Persönliche Begegnung und Information
Diakonie-Betriebsausflug führte in eigene EinrichtungenDer diesjährige Betriebsausflug führte die Mitarbeitenden des Diakonischen Werkes-Stadtmission Bayreuth e. V. und der Geschäftsstelle am Kirchplatz 5 in 11 der insgesamt 40 eigenen Diakonie-Einrichtungen. Kannte man vorher mitunter zu den vielen Namen der Fachkräfte vor Ort nur die passende Telefonnummer, so änderte sich das für viele an diesem Tag.
Ausgerüstet mit festem Schuhwerk und bester Laune begann die Sightseeing-Tour der etwas anderen Art am Morgen in der Psychologischen- und Suchtberatungsstelle in der Kolpingstraße.

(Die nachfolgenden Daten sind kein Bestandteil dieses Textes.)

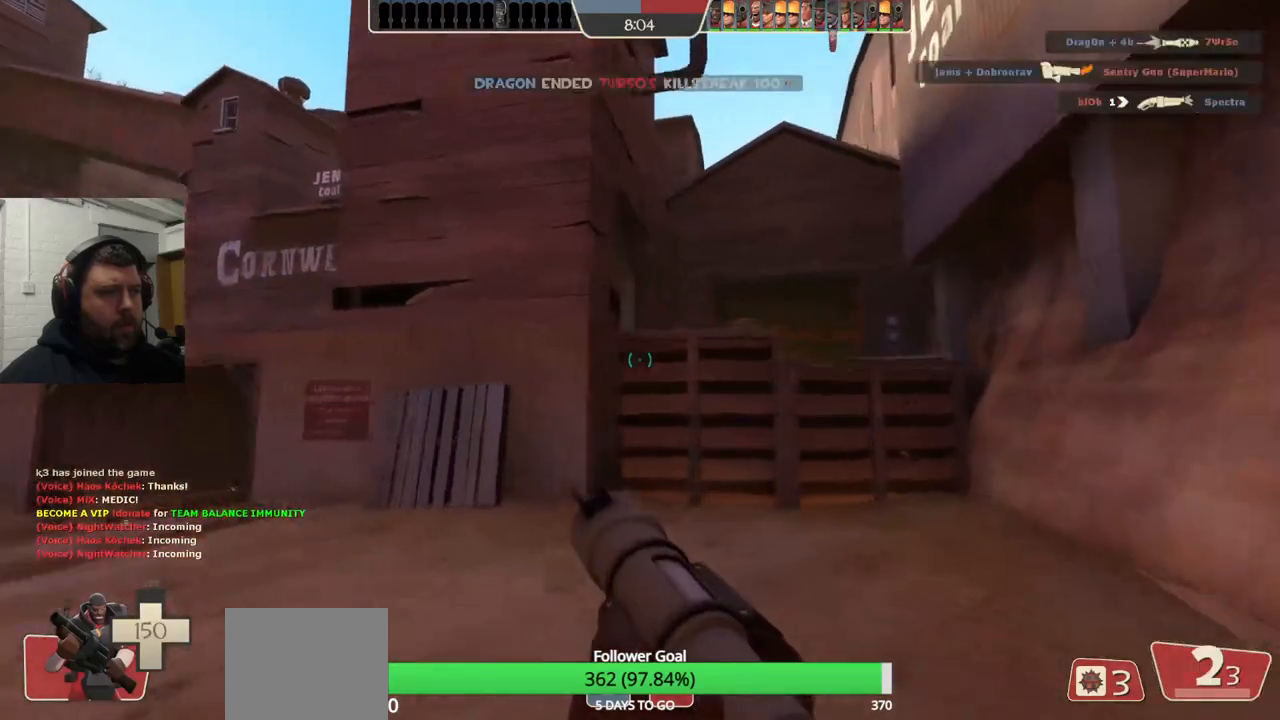
{"buttons": [], "left_stick": "down-left", "right_stick": "center", "events": [[217, "left_stick", "down-right"], [433, "left_stick", "down-left"]]}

Nach einer kurzen Vorstellung der zahlreichen Arbeitsbereiche der psychologischen Beratung durch Claus Rieger konnten auch die Räumlichkeiten der Suchtberatung auf eigene Faust erkundet werden. Bereits hier ergaben sich erste neue Bekanntschaften und interessante Gespräche. Für manche gab es aber auch nach längerer Zeit ein Wiedersehen.
Nächster Halt nach einem kurzen Fußmarsch war dann beim SPDI (Sozialpsychiatrischen Dienst) in der Brunnenstraße, wo exklusiv der Kreativladen „Rote Katze“ geöffnet wurde, in dem (Kunst-)Werke psychisch kranker Menschen käuflich zu erwerben sind.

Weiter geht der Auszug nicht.